Лаодика совершенно свободно вела себя в обществе мужчин. Но, когда говорил ее Поликарпик, видно было, что она вся тянется к нему. Даже слегка наклоняется в его сторону. И всякий раз, когда, желая что-нибудь ему сказать или от него услышать, эта женщина обязательно приблизит свое лицо к его лицу. И ведь не как к ребенку, и не только как к мужчине, а еще как-то... Тезей смотрел на нее со стороны и... нет, не завидовал брату. Он с давних пор, еще с первой их встречи с Лаодикой, связывал с ней нечто подобное свое, что должно было случиться, чего ждал. Он гляделся в нее, словно в некое зеркало своего будущего, желанного, как ласка матери...
Теперь пришла очередь Тезея, и он поднялся.
– Я хочу крикнуть, - начал молодой царь, - сюда, все люди! Я оставляю мегарон афинских владык только для гостей. Пусть очаг его горит для близких моих и для тех, кого боги приведут сюда, отправив в дорогу. Мы устроим общий Пританей для всей Аттики. Не только Афины, где каждый живет сам по себе, не только семьи, закрывающие двери от остального мира, но и города, ограничивающие себя лишь налогами в царскую казну и поставками в хранилища, пусть объединяются вокруг всеафинского очага.
– Прекрасно, все вместе, - одобрил Академ.
– А как с общими нуждами? Они ведь тоже увеличиваются вместе с нашим братством.
– Те, кто явно богаче других, сверх положенных взносов будут дарить всем остальным и корабли, и праздники.

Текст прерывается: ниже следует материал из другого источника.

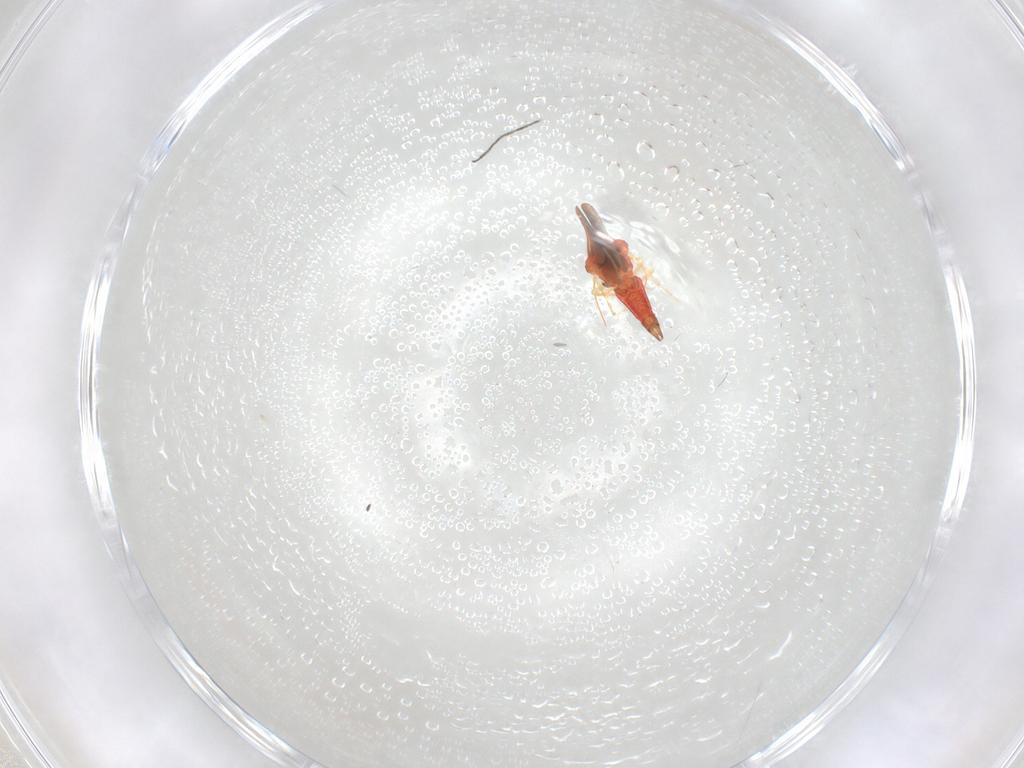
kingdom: Animalia
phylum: Arthropoda
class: Insecta
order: Hemiptera
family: Aleyrodidae
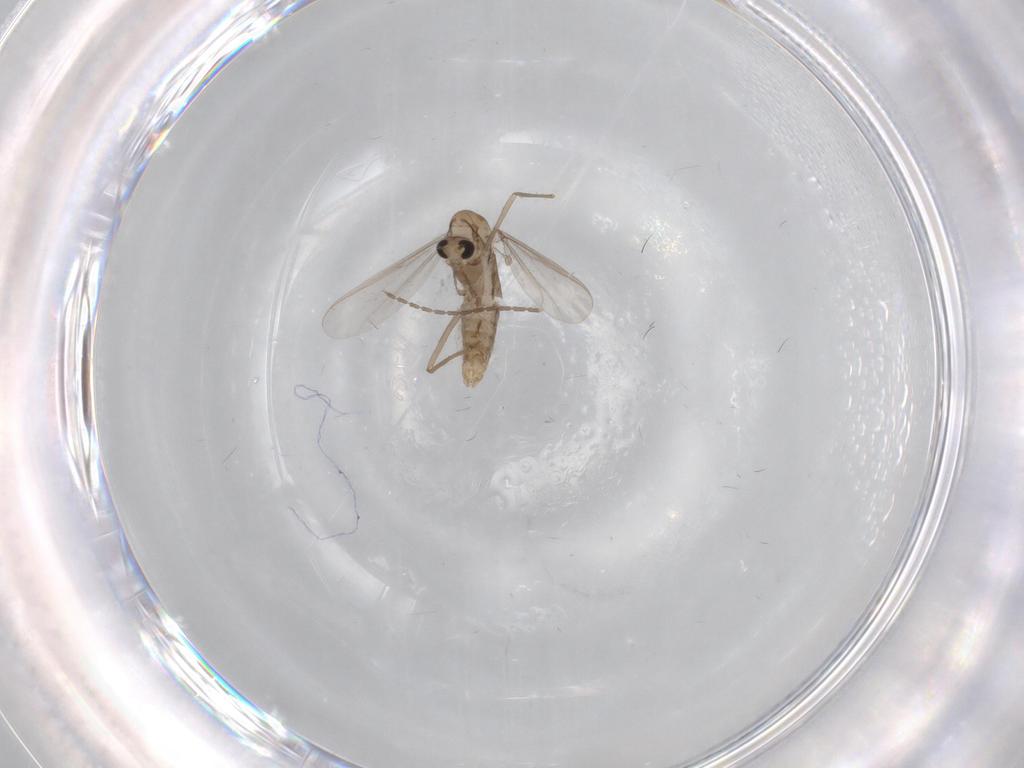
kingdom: Animalia
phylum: Arthropoda
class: Insecta
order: Diptera
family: Chironomidae
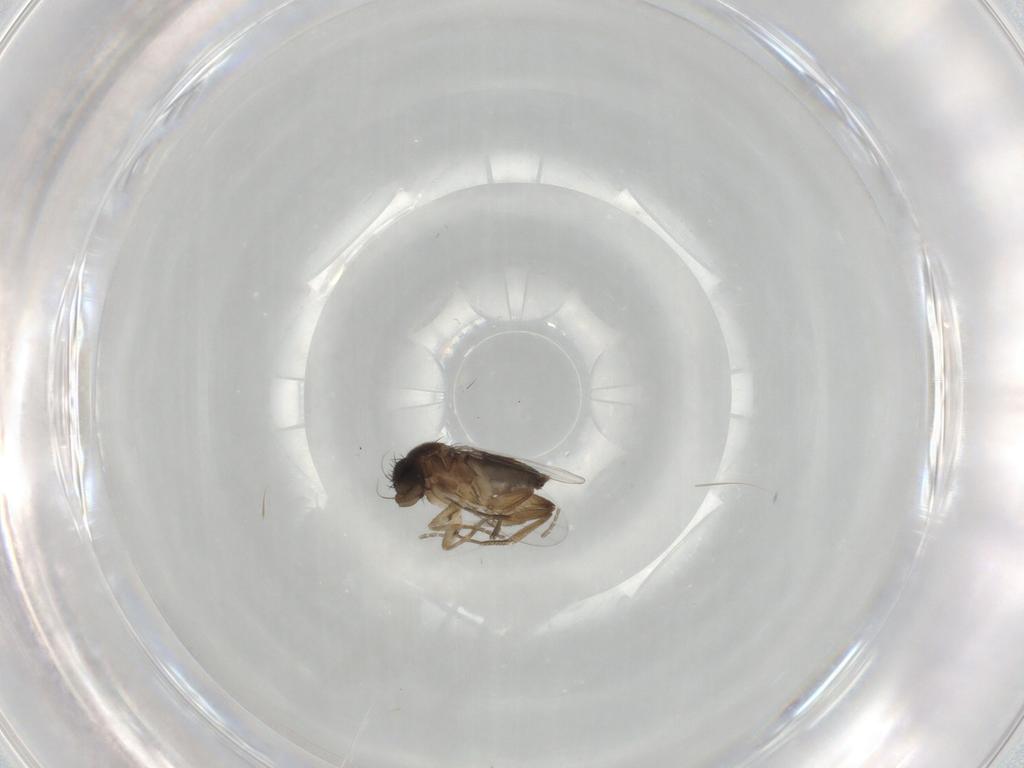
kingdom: Animalia
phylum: Arthropoda
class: Insecta
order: Diptera
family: Phoridae
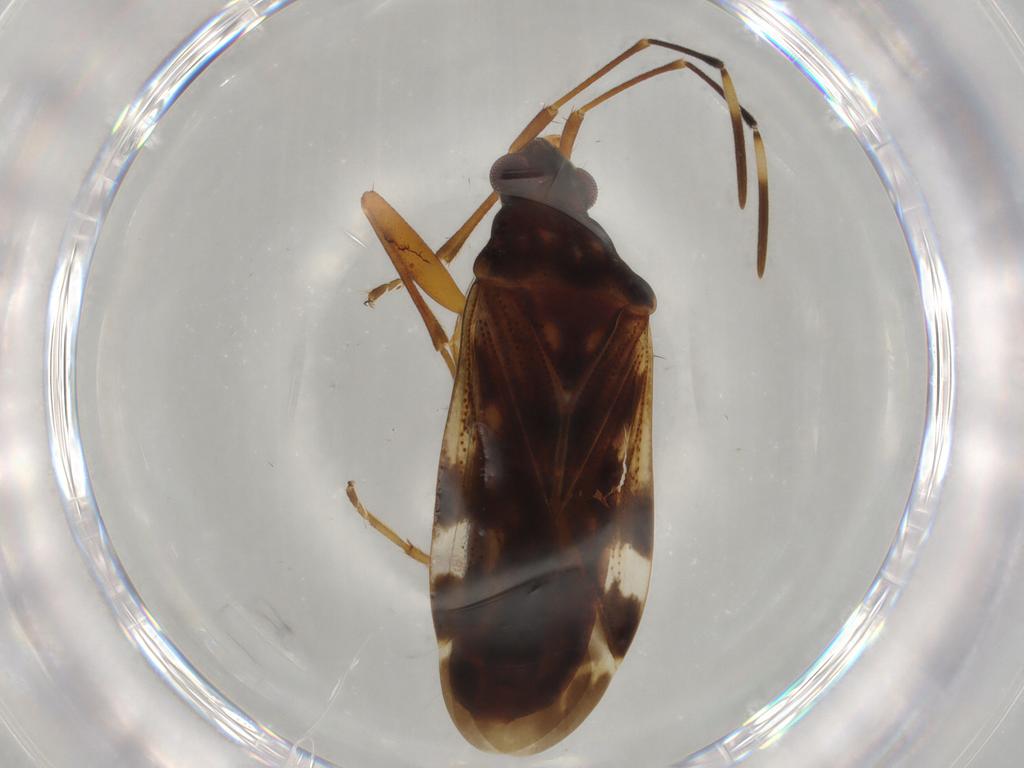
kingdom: Animalia
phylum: Arthropoda
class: Insecta
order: Hemiptera
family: Rhyparochromidae
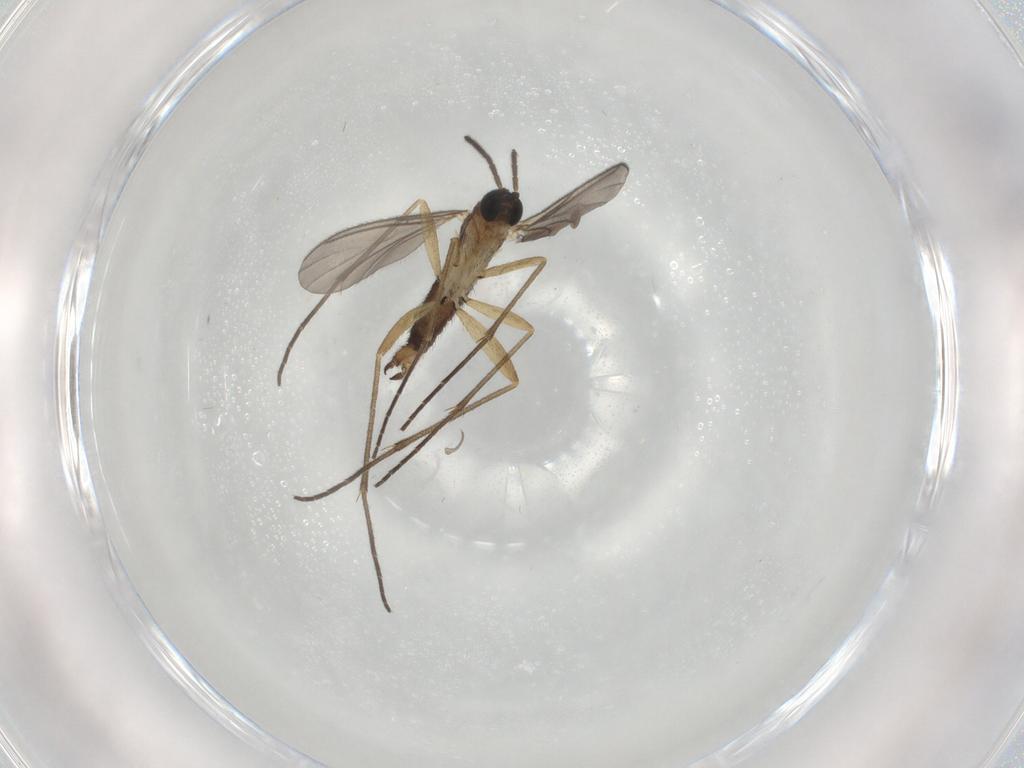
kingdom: Animalia
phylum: Arthropoda
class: Insecta
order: Diptera
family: Sciaridae
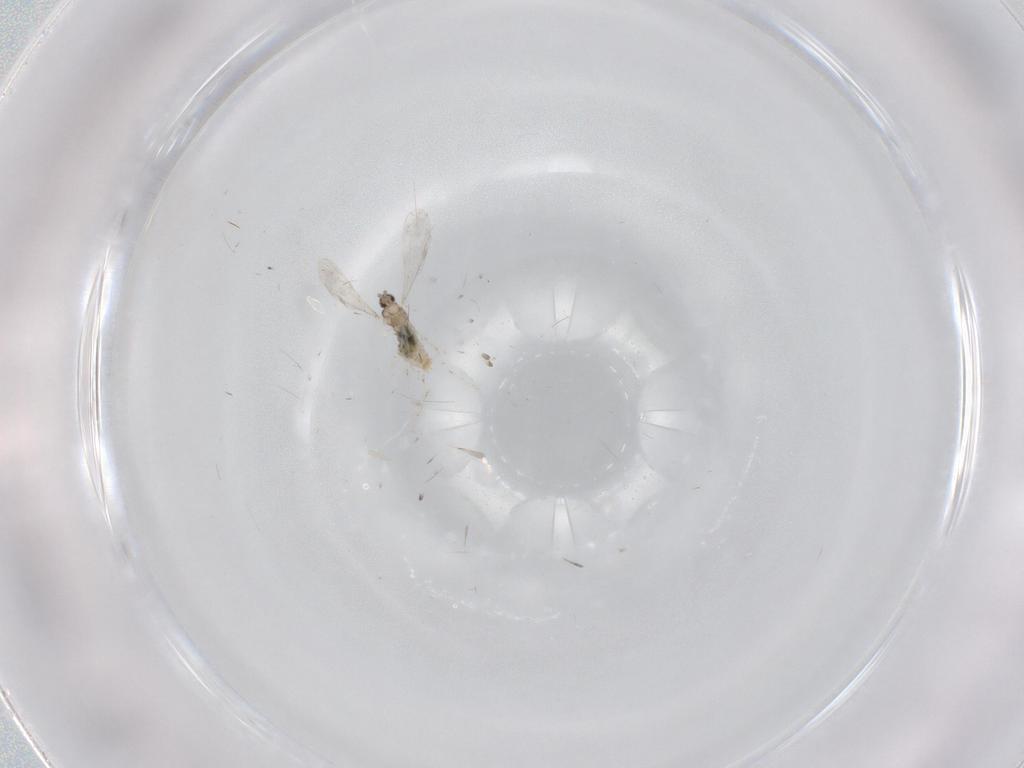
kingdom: Animalia
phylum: Arthropoda
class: Insecta
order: Diptera
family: Cecidomyiidae
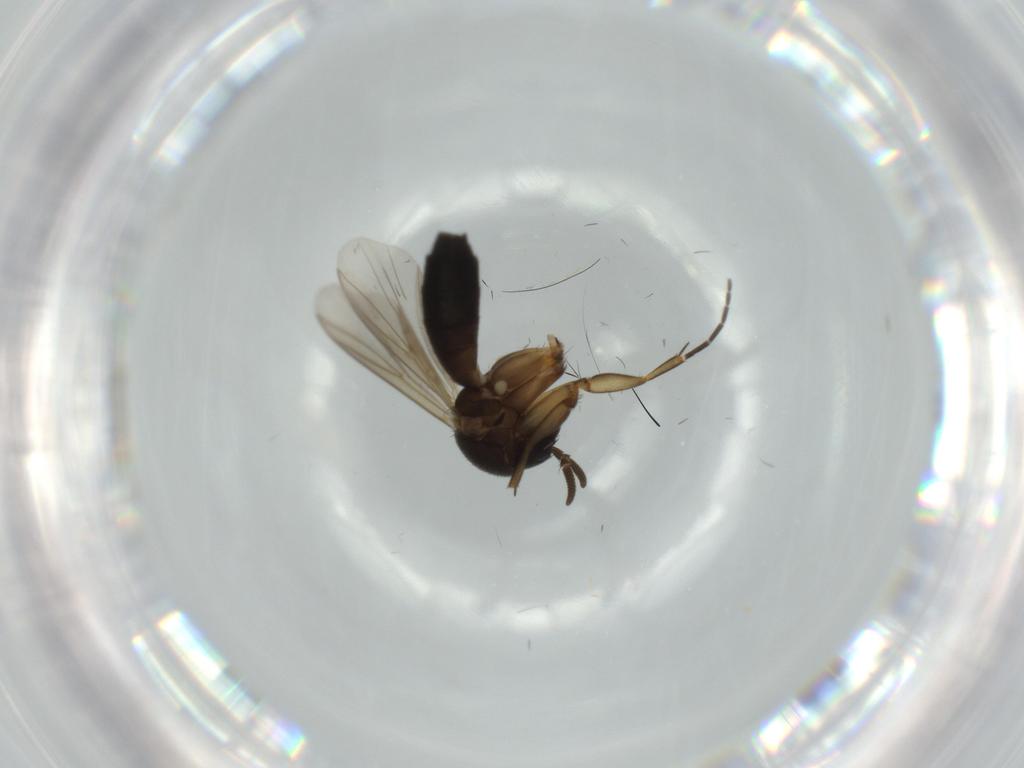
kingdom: Animalia
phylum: Arthropoda
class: Insecta
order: Diptera
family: Mycetophilidae
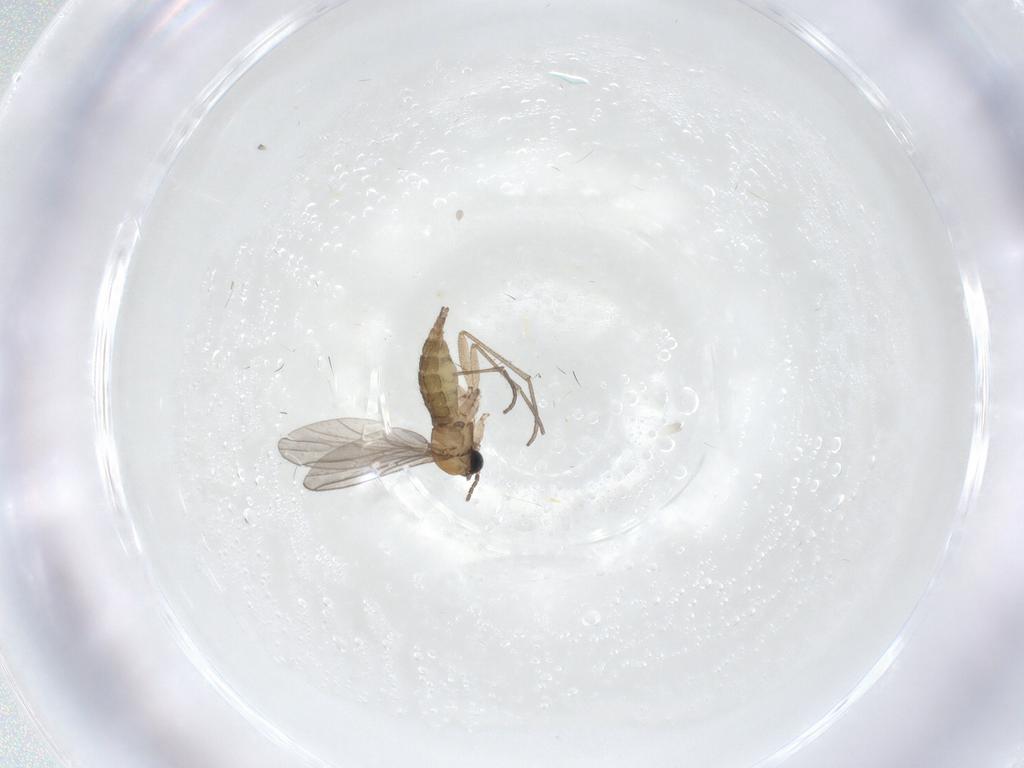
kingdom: Animalia
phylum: Arthropoda
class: Insecta
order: Diptera
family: Sciaridae
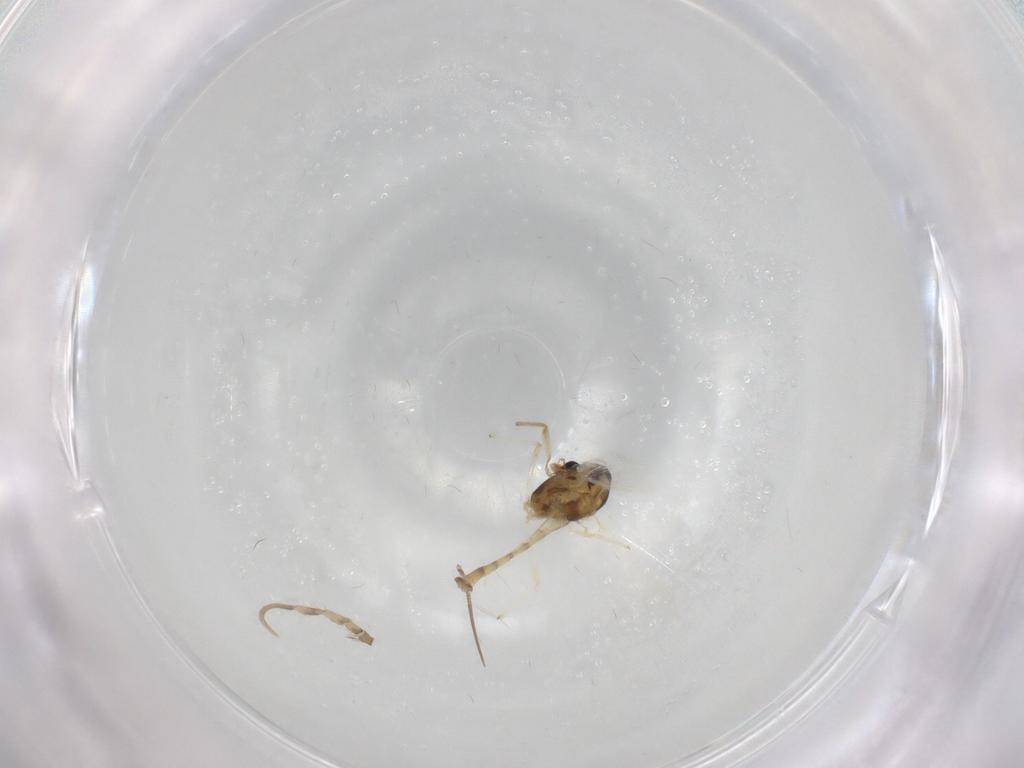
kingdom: Animalia
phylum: Arthropoda
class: Insecta
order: Diptera
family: Chironomidae
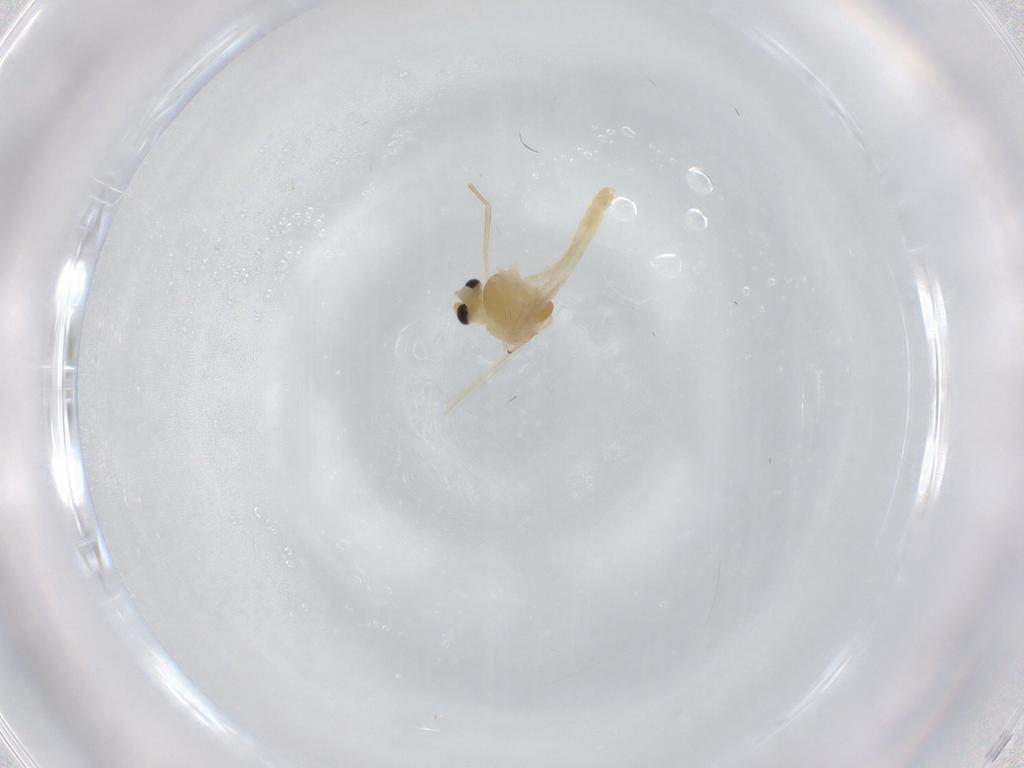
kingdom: Animalia
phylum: Arthropoda
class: Insecta
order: Diptera
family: Chironomidae
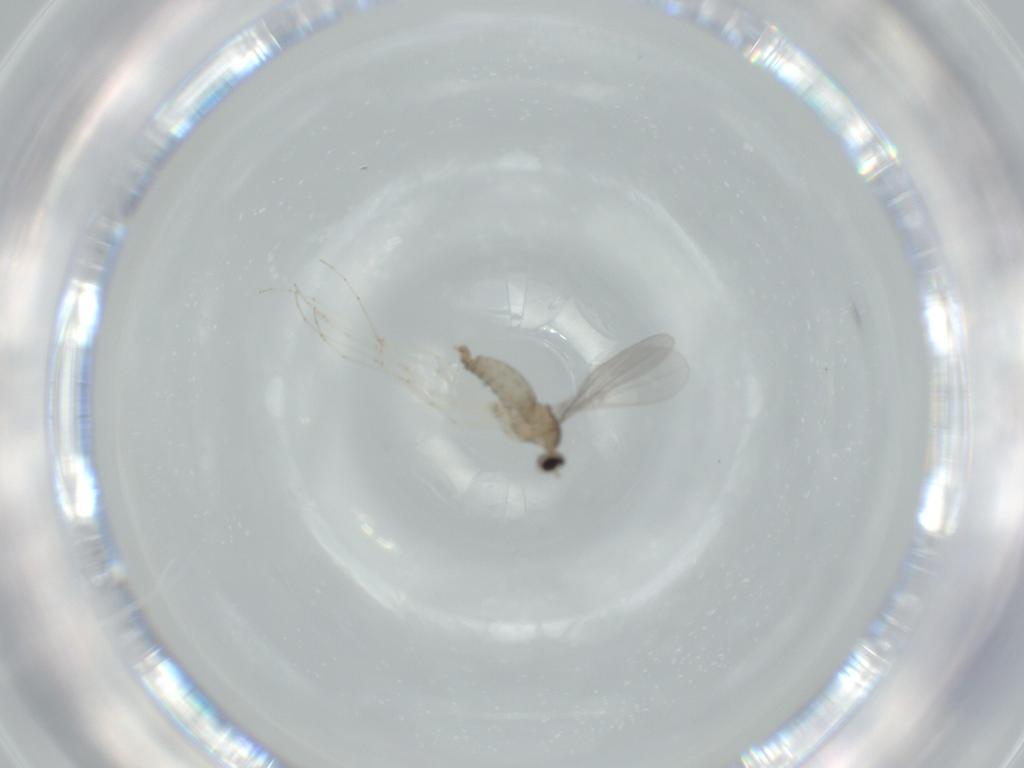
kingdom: Animalia
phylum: Arthropoda
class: Insecta
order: Diptera
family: Cecidomyiidae
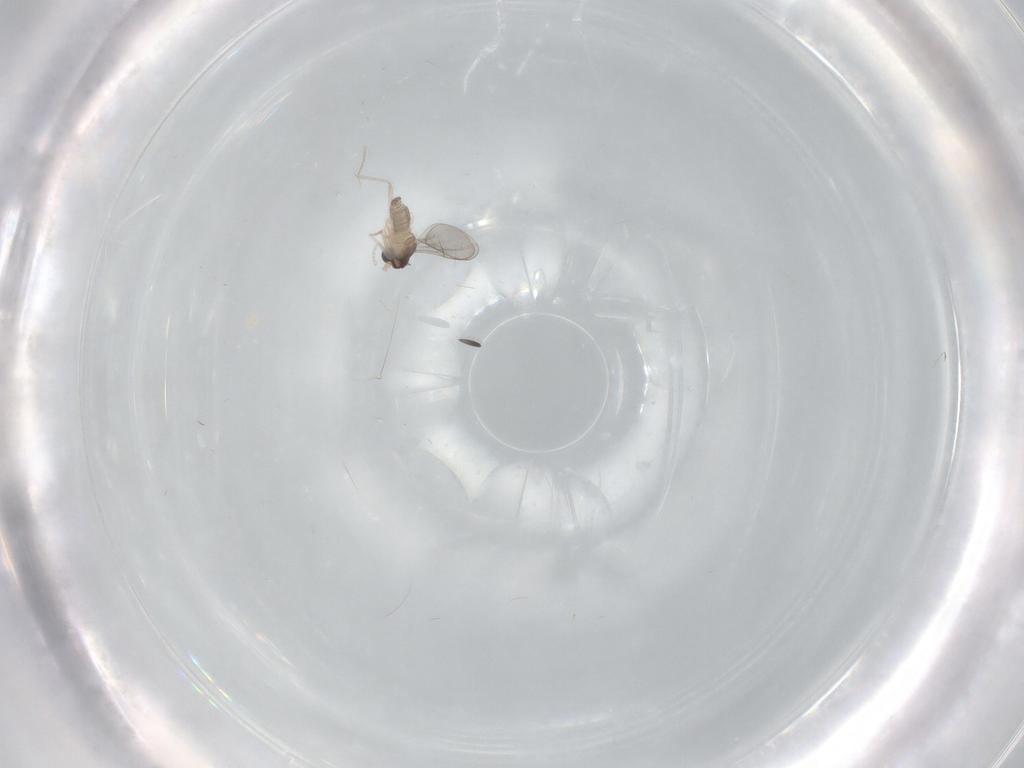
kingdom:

Для большого почета, для заслуг перед другими, - объяснил
Тезей.– Добровольно... так... так, добровольно, это хорошо, - размышлял Академ.
За исключением учености, признаваемой всеми, сам Академ не обладал каким-либо заметным достатком.
– И мнение свое, - продолжал Тезей, - народ будет выражать на народном собрании не ревом, где главное перекричать противную сторону, а так, чтобы голоса посчитать можно было. Скажем, по поднятым рукам.
– Фу, - поморщился Мусей, - лучше уж камешки считать.
– Или черепки, - добавила Лаодика.
Битой посуды всегда хватало в Афинах.
– А как же все это будет называться?
– недоумевал Академ.
– Голосованием, - сразу же нашлась Лаодика.
– Почему?
– продолжал недоумевать Академ.
– Не почему, а зачем, - пояснила Лаодика.
– Чтобы недавние крикуны не забывали, чем они занимаются.
– А почему молчит мудрый Тимон?
– спохватился вдруг Тезей.
Тимон, сидевший, кажется, безучастным, сердито вскинулся:
– Люди одинаковы...
– Вот-вот, - оживился Академ, но еще и для того, чтобы Тимон дальше не продолжал.
Однако Тимон отстранил его резким жестом.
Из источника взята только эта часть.